The BJP seems to have been caught in a cleft-stick in Maharashtra, thanks to a fractured mandate in the 13th assembly elections.

With no political party securing clear majority in the 288-member assembly, a period of political instability looms ahead in Maharashtra - though the Nationalist Congress Party has taken the lead to prevent such a situation.

Despite emerging as the single-largest party with 123 (122+1 ally) seats, the BJP falls 22 short of a simple majority - it cannot form the government, and it does not want to sit in opposition.

This has set off a hectic politicking between the Shiv Sena and Bharatiya Janata Party (BJP), both looking at the possibility of cobbling up a workable alliance - against the backdrop of the rancour developed in the past one month between the 25-year-old former allies.

The BJP would be entirely dependent on a demanding partner for pushing through any policy initiatives or major decisions, though the prime BJP chief ministerial contender Devendra Fadnavis, 44, is considered an aggressive go-getter.

While the NCP provided some relief with its offer of unconditional external support, this may come with many hidden strings attached, besides growls from the Rashtriya Swayamsevak Sangh (RSS).

"We have supported the BJP in the interest of the state. Under the present scenario, there is a need for political stability. We shall not join the government. There will be no compromise on our basic principles," NCP president Sharad Pawar said at party meeting here Monday.

One option before the BJP would be to approach the Shiv Sena for rapprochement and renewed alliance with the Shiv Sena even as the RSS distanced itself from "any political decisions" of the BJP Monday.

But there is a hitch - the BJP has already said the chief minister's post is non-negotiable, and any government led by it would not have the post of deputy chief minister - and, according to some speculation, it may offer the Sena at best five ministries.

"In such a scenario, what attraction is left for us to support or join them," wondered a senior Sena leader Monday.

Uddhav has made it clear - the BJP is free to take anybody's help in government formation, but the Sena would not offer unsolicited support under any circumstances.

However, he kept the door ajar, saying if the BJP could guarantee upholding the state's integrity, the Sena might consider any proposal favourably.

"If the need arises, we are ready to sit in the opposition," Uddhav said, indicating that pressure tactics may not work now.

Sunday's election outcome shows that the numbers game has become tricky on all fronts with many possibilities emerging.

The BJP needs a minimum of 22 seats for a simple majority - with the NCP's 41, it crosses the minimum threshold (145) comfortably.

In another potential scenario, if the Congress (42) and NCP (41) were to unite and offer 'outside support' to Sena (63), the three together achieve the magic figure of 146.

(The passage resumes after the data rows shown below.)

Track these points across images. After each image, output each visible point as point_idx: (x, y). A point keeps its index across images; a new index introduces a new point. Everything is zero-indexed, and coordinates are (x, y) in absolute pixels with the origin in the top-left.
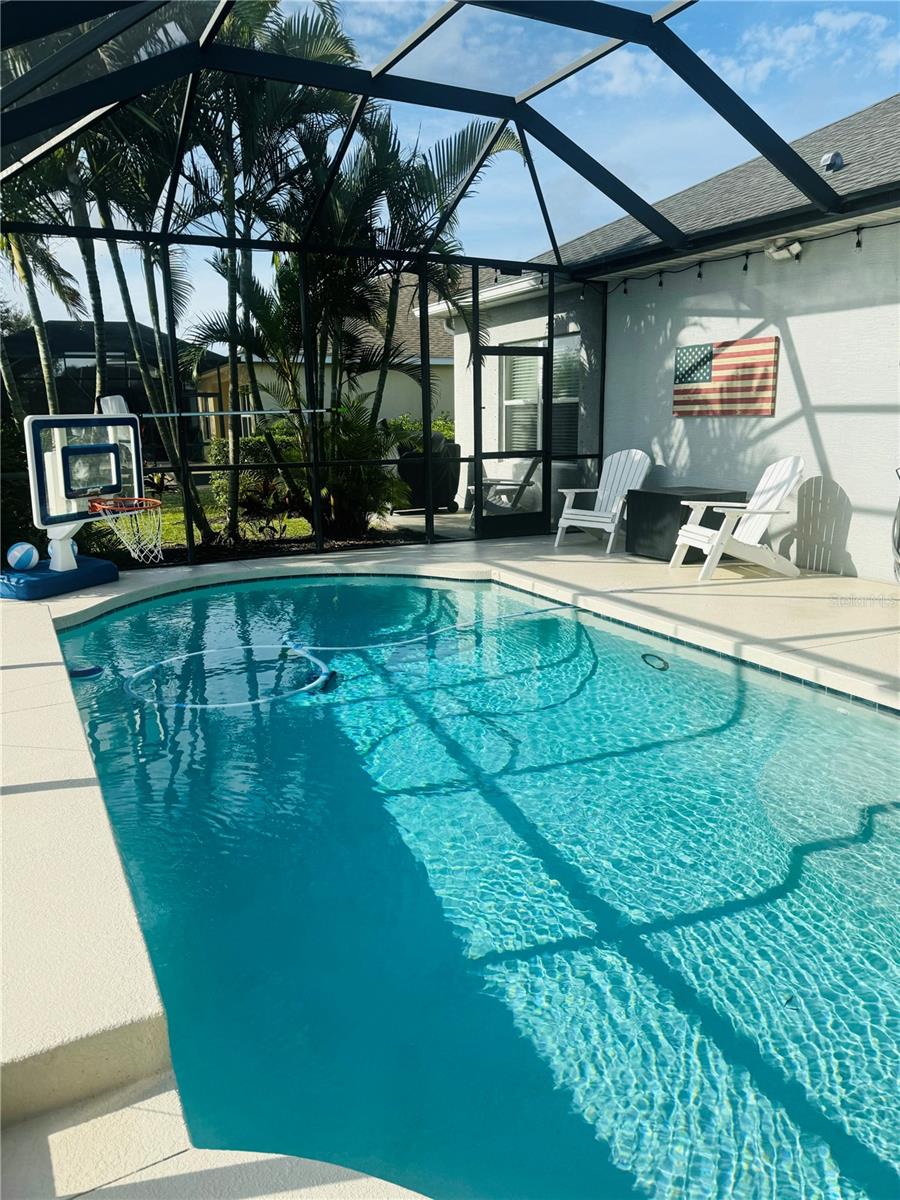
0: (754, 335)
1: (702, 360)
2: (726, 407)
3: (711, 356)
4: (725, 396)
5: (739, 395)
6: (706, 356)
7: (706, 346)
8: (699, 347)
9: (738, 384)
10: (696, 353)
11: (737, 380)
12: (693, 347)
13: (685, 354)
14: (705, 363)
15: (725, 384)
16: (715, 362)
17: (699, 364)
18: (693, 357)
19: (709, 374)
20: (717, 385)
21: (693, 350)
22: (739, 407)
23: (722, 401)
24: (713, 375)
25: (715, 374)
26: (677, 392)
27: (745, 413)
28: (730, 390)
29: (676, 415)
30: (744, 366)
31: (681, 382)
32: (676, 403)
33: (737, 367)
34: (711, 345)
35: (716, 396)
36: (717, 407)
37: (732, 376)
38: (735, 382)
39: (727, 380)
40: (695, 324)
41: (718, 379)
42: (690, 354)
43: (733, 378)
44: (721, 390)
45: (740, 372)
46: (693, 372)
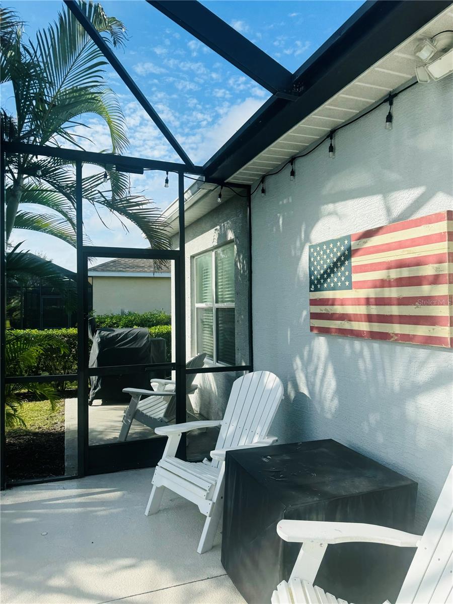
0: (411, 215)
1: (339, 259)
2: (377, 327)
3: (349, 254)
4: (374, 310)
5: (395, 310)
6: (343, 254)
7: (341, 240)
8: (334, 242)
9: (393, 293)
10: (332, 250)
11: (390, 286)
12: (327, 243)
13: (319, 254)
14: (343, 263)
15: (372, 293)
16: (356, 261)
17: (335, 264)
18: (328, 257)
19: (349, 278)
20: (362, 293)
21: (328, 247)
22: (397, 329)
23: (370, 318)
24: (353, 280)
25: (356, 277)
26: (314, 302)
27: (407, 339)
28: (380, 302)
29: (315, 332)
30: (401, 265)
31: (316, 290)
32: (314, 316)
33: (389, 266)
34: (349, 237)
35: (362, 310)
36: (364, 326)
37: (383, 281)
38: (387, 289)
39: (375, 287)
40: (330, 214)
41: (362, 285)
42: (325, 252)
43: (384, 284)
44: (368, 302)
45: (394, 274)
46: (329, 276)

Some smaller parties and independents too may follow suit since all had one objective of keeping the "BJP out" at all costs.

NCP leader Ajit Pawar Monday revealed that the Congress indeed had plans to support the Shiv Sena in government formation, but the NCP rejected the move.

The Congress is no stranger to such politics - it had tried out short-term external support several times to prop up various central governments from Charan Singh, Chandra Shekhar, H.D. Deve Gowda, and I.K. Gujral.

Hinting at such a possible scenario, Sharad Pawar said that the Congress-NCP cannot form the government on their own, so it (NCP) had decided to support the BJP for political stability in the state.

"Moreover, whenever the Congress has offered support to any government in the past, it has always collapsed," Pawar pointed out.

On their part, Sena sources pointed out that another option for the BJP would be to name Pankaja Munde as the next chief minister, which move has emotional overtones for both parties. Her additional credentials: She would be the first Maharashtrian woman from the OBC to get the post.

At present, all parties are keeping their cards close to their chest and a clearer picture is likely to emerge over the next couple of days.